# WHAT THIS EXERCISE ASKS:
(a) Quote the least squares passage word for word, starting at the words "Suppose that we" and ending after "by how much?".
(b) Answer these questions from the least squares passage, one line each:
(i) What two names does the passage give the sales variable?
(ii) What sample average does it offer as a sensible predictor when population is unknown?
(iii) What happens, in general, when different analysts fit a data set using eyeball approximations?

# EXCERPT TO READ:
= Beginning of Section =

Method of Least Squares

Now we begin to explore the question, “Can knowledge of population help us understand sales?” To respond to this question, we identify sales as the response, or dependent, variable. The population variable, which is used to help understand sales, is called the explanatory, or independent, variable.

Suppose that we have available the sample data of fifty sales $\{y_1, \ldots, y_{50} \}$ and your job is to predict the sales of a randomly selected ZIP code. Without knowledge of the population variable, a sensible predictor is simply $\overline{y}=6,495$, the average of the available sample. Naturally, you anticipate that areas with larger populations will have larger sales. That is, if you also have knowledge of population, then can this estimate be improved? If so, then by how much?

To answer these questions, the first step assumes an approximate linear relationship between x and y. To fit a line to our data set, we use the method of least squares. We need a general technique so that, if different analysts agree on the data and agree on the fitting technique, then they will agree on the line. If different analysts fit a data set using eyeball approximations, in general they will arrive at different lines, even using the same data set.

= End of Section =

# DATA SUPPLIED:
= Beginning of Section =

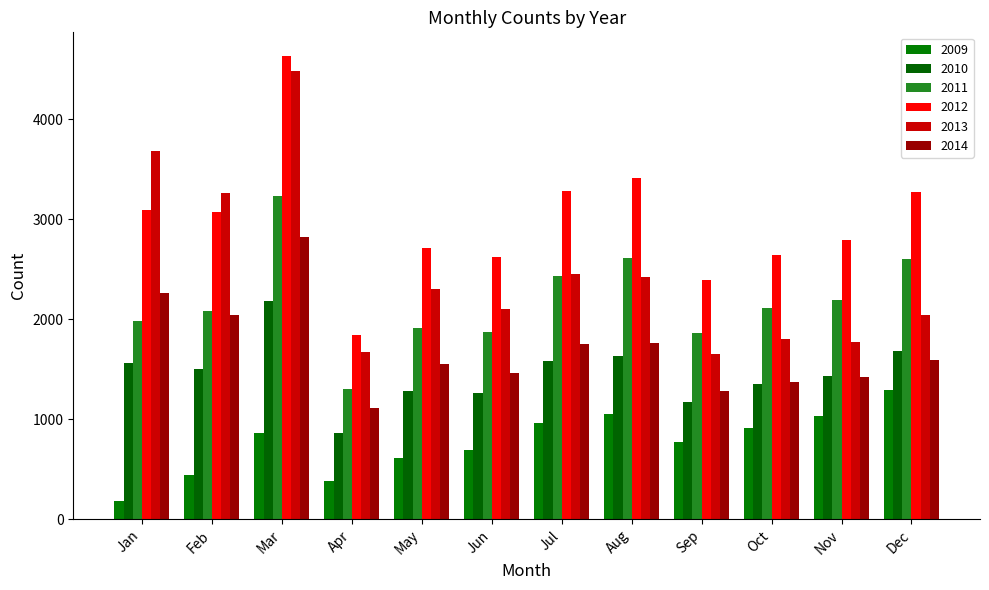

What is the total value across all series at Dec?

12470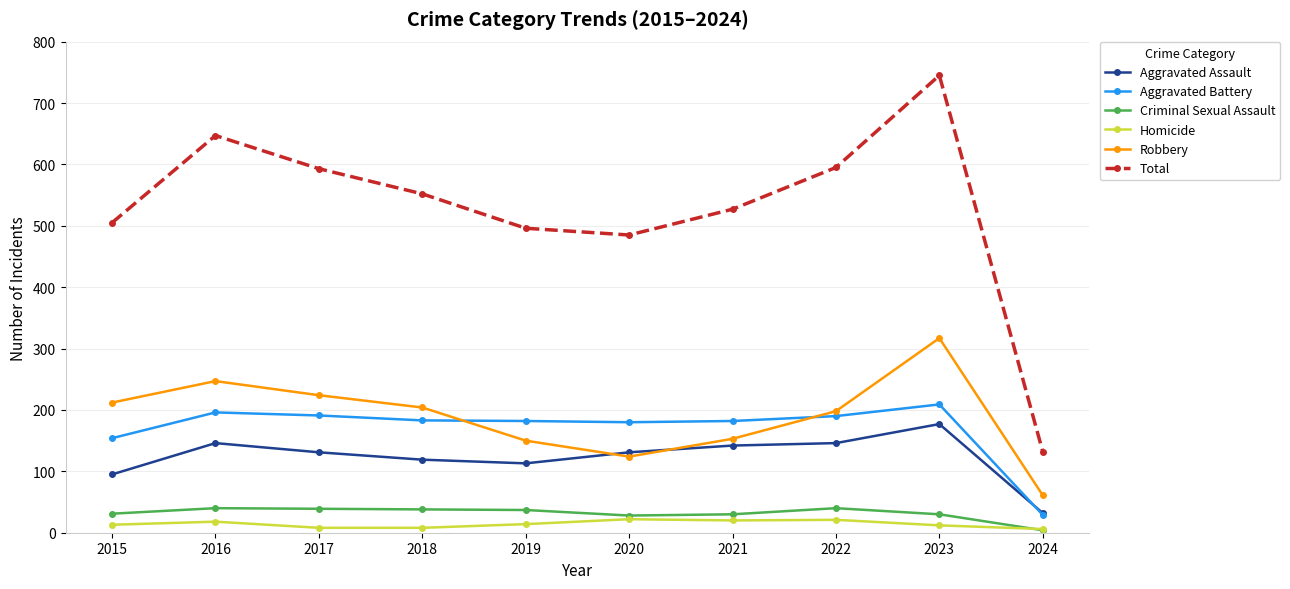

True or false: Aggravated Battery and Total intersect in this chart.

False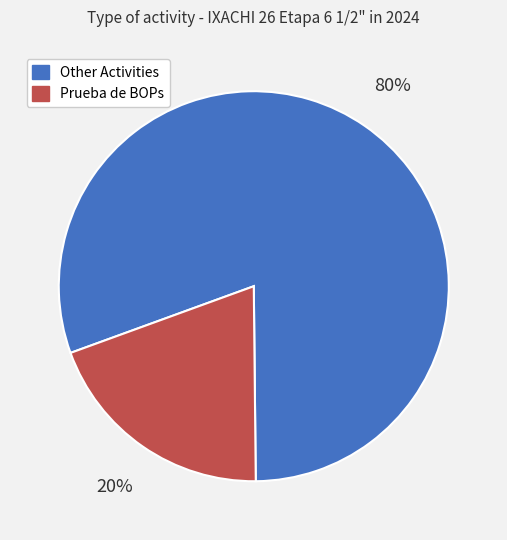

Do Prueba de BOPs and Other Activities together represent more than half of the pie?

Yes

= End of Section =
= Beginning of Section =

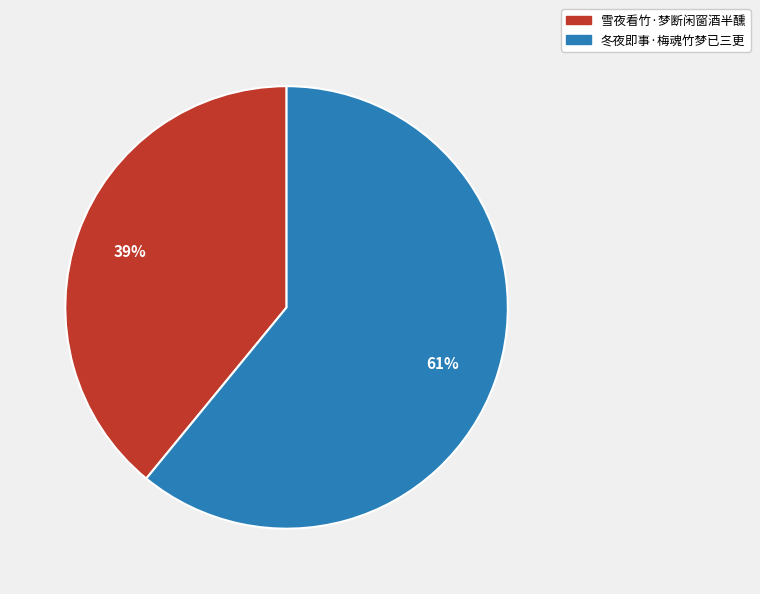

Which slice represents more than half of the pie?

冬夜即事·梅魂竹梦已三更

= End of Section =
= Beginning of Section =

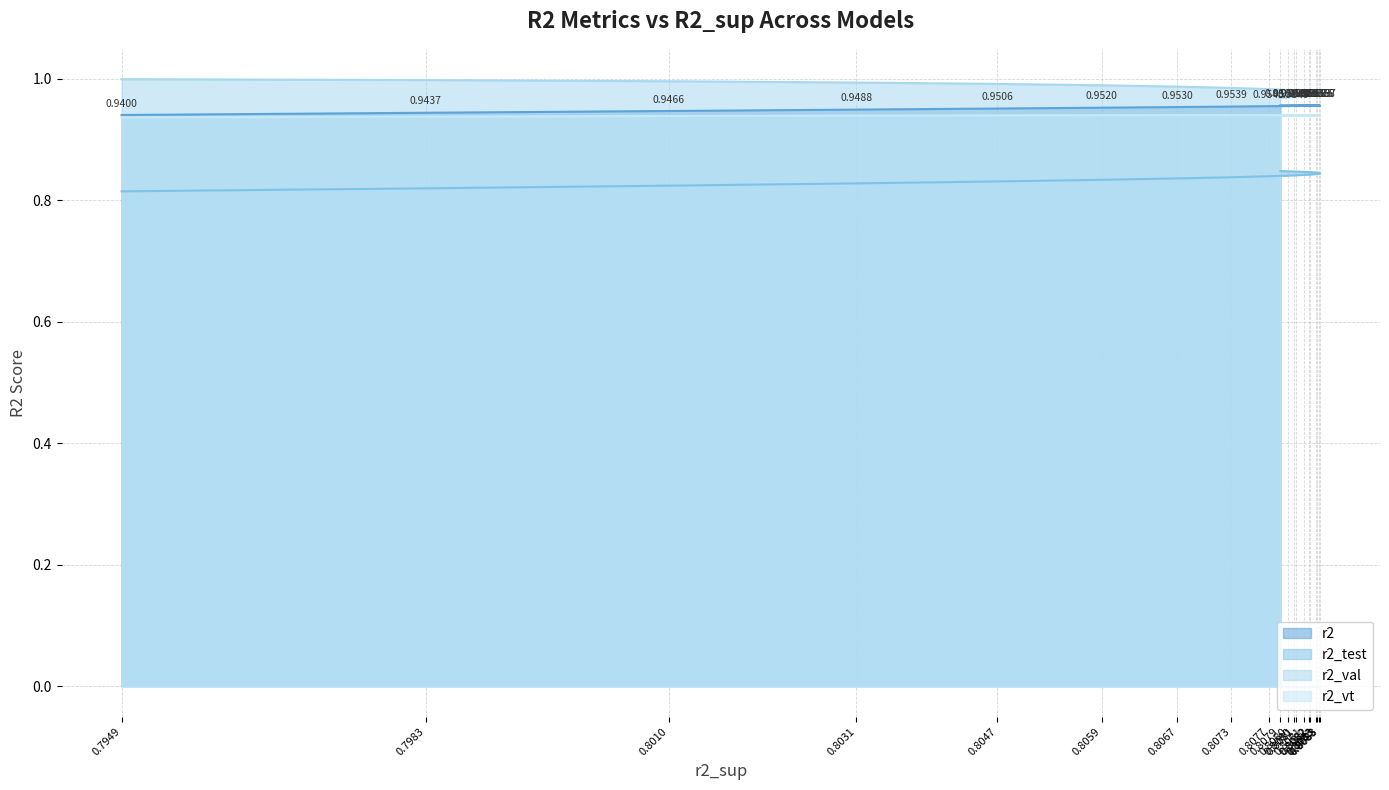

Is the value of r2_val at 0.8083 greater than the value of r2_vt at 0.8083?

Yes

= End of Section =

# YOUR WRITTEN ANSWERS:
(a)
Suppose that we have available the sample data of fifty sales $\{y_1, \ldots, y_{50} \}$ and your job is to predict the sales of a randomly selected ZIP code. Without knowledge of the population variable, a sensible predictor is simply $\overline{y}=6,495$, the average of the available sample. Naturally, you anticipate that areas with larger populations will have larger sales. That is, if you also have knowledge of population, then can this estimate be improved? If so, then by how much?

(b)
(i) The response, or dependent, variable.
(ii) 6,495.
(iii) They arrive at different lines, even with the same data set.